── GIVEN ENTRIES
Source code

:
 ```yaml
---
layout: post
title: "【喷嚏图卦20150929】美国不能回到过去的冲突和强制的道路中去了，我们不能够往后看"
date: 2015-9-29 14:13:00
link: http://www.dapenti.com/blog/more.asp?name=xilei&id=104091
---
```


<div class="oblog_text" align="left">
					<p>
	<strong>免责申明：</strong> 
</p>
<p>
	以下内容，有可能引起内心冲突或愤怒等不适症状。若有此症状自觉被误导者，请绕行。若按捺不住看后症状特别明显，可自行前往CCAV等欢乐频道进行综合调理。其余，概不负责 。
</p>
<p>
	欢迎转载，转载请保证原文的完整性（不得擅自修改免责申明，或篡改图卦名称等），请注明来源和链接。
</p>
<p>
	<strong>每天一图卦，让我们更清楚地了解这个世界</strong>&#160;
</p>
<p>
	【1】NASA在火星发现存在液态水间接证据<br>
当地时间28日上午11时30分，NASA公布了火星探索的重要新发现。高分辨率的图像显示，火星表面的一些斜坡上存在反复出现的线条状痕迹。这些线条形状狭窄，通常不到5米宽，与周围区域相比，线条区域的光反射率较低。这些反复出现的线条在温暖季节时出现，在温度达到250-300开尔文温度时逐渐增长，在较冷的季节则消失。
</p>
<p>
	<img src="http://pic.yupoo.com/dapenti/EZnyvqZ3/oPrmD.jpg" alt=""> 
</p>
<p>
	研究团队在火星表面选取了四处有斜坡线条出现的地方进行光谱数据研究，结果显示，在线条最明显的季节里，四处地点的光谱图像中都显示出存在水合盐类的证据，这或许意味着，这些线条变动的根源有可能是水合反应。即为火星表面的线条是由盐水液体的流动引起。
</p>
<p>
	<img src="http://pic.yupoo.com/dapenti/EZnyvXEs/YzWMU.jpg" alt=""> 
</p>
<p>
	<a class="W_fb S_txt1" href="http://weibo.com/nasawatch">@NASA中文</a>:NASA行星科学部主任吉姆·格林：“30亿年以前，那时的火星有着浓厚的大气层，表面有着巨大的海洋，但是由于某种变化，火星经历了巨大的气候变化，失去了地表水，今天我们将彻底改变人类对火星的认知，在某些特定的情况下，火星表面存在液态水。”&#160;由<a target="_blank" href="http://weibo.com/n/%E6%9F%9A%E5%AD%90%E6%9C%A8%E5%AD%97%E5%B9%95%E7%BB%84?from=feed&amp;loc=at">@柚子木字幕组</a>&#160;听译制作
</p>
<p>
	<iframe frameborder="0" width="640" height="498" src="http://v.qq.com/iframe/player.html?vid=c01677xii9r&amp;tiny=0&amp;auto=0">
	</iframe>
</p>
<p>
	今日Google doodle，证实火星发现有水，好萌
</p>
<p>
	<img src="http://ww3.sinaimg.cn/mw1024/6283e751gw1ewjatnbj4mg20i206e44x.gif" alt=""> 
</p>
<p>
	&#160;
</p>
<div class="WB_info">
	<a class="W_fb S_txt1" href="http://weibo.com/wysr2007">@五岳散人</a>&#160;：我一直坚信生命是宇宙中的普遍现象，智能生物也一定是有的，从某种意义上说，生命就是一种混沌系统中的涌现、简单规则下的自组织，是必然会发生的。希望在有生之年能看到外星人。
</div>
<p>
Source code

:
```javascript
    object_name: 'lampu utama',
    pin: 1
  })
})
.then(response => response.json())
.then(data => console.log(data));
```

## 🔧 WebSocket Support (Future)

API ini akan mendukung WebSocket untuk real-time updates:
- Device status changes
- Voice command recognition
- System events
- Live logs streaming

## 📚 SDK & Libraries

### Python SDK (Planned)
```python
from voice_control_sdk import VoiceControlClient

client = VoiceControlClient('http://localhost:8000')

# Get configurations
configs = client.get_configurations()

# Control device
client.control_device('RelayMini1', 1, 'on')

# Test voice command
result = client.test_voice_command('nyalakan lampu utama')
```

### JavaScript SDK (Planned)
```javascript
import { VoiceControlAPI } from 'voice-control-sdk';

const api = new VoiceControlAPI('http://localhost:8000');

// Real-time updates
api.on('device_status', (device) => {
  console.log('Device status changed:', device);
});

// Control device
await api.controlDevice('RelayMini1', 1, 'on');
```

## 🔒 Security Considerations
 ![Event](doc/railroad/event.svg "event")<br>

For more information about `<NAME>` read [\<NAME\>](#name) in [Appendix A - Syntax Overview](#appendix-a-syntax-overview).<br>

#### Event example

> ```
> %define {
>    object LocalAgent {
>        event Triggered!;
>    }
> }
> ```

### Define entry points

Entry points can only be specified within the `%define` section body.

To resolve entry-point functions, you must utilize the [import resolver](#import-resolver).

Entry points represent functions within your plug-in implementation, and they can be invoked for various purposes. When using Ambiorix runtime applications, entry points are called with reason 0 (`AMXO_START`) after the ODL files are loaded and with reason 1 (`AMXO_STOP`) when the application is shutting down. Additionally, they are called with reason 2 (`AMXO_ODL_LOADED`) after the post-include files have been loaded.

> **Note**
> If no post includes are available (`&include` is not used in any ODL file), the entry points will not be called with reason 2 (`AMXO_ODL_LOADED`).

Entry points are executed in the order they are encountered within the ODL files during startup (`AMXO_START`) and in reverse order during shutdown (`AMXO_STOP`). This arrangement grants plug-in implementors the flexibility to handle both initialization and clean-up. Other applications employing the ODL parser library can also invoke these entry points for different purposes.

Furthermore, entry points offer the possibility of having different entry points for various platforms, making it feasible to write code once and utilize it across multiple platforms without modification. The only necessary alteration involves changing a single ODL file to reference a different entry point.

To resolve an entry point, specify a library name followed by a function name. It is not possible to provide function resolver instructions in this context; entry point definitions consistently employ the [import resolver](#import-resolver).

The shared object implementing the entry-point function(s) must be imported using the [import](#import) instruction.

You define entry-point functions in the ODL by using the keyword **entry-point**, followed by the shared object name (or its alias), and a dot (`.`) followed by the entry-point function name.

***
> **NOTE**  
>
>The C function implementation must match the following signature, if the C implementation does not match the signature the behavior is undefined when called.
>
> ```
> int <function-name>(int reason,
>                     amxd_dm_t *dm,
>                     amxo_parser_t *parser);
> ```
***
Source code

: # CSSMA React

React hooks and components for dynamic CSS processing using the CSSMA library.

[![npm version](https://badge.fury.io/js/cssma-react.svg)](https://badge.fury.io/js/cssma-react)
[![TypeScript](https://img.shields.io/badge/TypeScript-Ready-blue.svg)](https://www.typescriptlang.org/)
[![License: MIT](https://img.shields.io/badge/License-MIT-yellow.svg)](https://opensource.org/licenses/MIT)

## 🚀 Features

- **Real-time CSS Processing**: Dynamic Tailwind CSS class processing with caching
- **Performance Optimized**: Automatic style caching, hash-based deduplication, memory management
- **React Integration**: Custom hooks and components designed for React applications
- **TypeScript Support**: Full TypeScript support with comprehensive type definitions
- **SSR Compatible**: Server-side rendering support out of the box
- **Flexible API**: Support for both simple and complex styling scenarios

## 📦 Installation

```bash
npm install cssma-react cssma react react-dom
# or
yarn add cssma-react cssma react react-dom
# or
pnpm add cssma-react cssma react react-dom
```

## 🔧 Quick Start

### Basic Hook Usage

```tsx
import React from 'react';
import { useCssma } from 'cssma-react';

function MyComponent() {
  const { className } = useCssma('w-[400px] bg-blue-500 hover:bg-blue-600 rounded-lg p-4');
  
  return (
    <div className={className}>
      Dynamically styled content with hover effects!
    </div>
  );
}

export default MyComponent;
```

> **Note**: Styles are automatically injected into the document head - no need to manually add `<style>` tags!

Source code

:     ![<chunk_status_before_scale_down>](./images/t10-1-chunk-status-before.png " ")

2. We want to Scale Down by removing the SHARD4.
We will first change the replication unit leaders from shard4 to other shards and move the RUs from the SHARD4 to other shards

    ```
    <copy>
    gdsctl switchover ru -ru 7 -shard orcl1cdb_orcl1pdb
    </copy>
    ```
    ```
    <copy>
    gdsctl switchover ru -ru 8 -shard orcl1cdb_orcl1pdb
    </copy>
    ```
────
EXERCISE » The answer must consist of the lines from the one with "- **Real-time CSS" through the final line of the entries above, exactly as they are, and nothing else.

TASK ANSWER »
- **Real-time CSS Processing**: Dynamic Tailwind CSS class processing with caching
- **Performance Optimized**: Automatic style caching, hash-based deduplication, memory management
- **React Integration**: Custom hooks and components designed for React applications
- **TypeScript Support**: Full TypeScript support with comprehensive type definitions
- **SSR Compatible**: Server-side rendering support out of the box
- **Flexible API**: Support for both simple and complex styling scenarios

## 📦 Installation

```bash
npm install cssma-react cssma react react-dom
# or
yarn add cssma-react cssma react react-dom
# or
pnpm add cssma-react cssma react react-dom
```

## 🔧 Quick Start

### Basic Hook Usage

```tsx
import React from 'react';
import { useCssma } from 'cssma-react';

function MyComponent() {
  const { className } = useCssma('w-[400px] bg-blue-500 hover:bg-blue-600 rounded-lg p-4');
  
  return (
    <div className={className}>
      Dynamically styled content with hover effects!
    </div>
  );
}

export default MyComponent;
```

> **Note**: Styles are automatically injected into the document head - no need to manually add `<style>` tags!

Source code

:     ![<chunk_status_before_scale_down>](./images/t10-1-chunk-status-before.png " ")

2. We want to Scale Down by removing the SHARD4.
We will first change the replication unit leaders from shard4 to other shards and move the RUs from the SHARD4 to other shards

    ```
    <copy>
    gdsctl switchover ru -ru 7 -shard orcl1cdb_orcl1pdb
    </copy>
    ```
    ```
    <copy>
    gdsctl switchover ru -ru 8 -shard orcl1cdb_orcl1pdb
    </copy>
    ```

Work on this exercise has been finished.